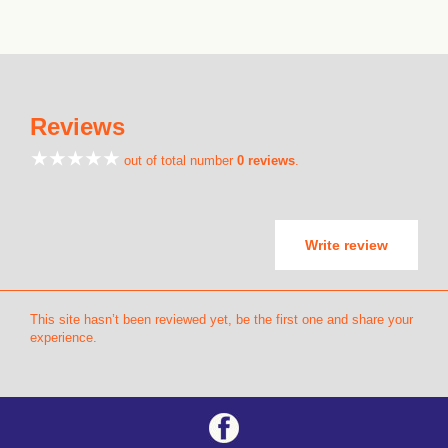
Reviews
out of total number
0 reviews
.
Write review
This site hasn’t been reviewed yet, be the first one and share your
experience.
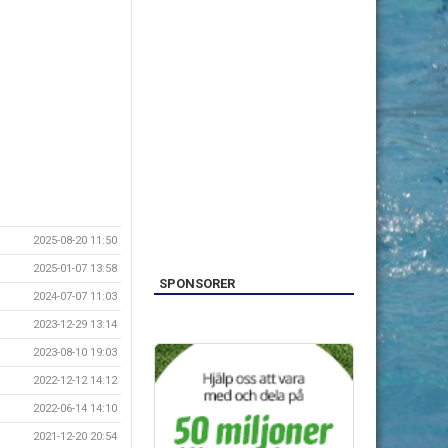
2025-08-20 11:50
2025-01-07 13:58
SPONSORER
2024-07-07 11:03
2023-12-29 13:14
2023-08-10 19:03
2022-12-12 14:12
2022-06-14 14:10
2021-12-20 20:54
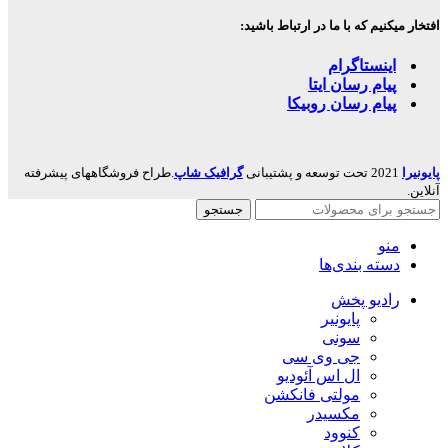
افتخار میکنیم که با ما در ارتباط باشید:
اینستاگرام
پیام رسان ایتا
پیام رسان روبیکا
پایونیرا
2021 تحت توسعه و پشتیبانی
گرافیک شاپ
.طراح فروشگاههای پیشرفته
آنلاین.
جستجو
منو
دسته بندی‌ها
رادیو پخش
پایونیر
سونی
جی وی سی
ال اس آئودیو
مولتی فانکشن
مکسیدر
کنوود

··········

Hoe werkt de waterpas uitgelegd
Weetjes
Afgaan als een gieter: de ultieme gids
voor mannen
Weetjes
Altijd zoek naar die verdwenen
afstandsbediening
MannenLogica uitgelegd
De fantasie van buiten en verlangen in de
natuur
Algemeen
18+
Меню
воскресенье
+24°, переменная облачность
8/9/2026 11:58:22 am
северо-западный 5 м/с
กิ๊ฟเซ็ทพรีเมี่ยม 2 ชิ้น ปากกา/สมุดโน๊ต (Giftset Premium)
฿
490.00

··········

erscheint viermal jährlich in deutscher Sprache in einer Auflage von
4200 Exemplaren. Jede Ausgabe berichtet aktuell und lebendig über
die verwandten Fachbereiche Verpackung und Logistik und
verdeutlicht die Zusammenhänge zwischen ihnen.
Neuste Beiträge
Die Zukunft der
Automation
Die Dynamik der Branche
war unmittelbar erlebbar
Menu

··········

Identify every line in the data above that contains the string "uitgelegd", treating uppercase and lowercase letters as different.

Hoe werkt de waterpas uitgelegd
MannenLogica uitgelegd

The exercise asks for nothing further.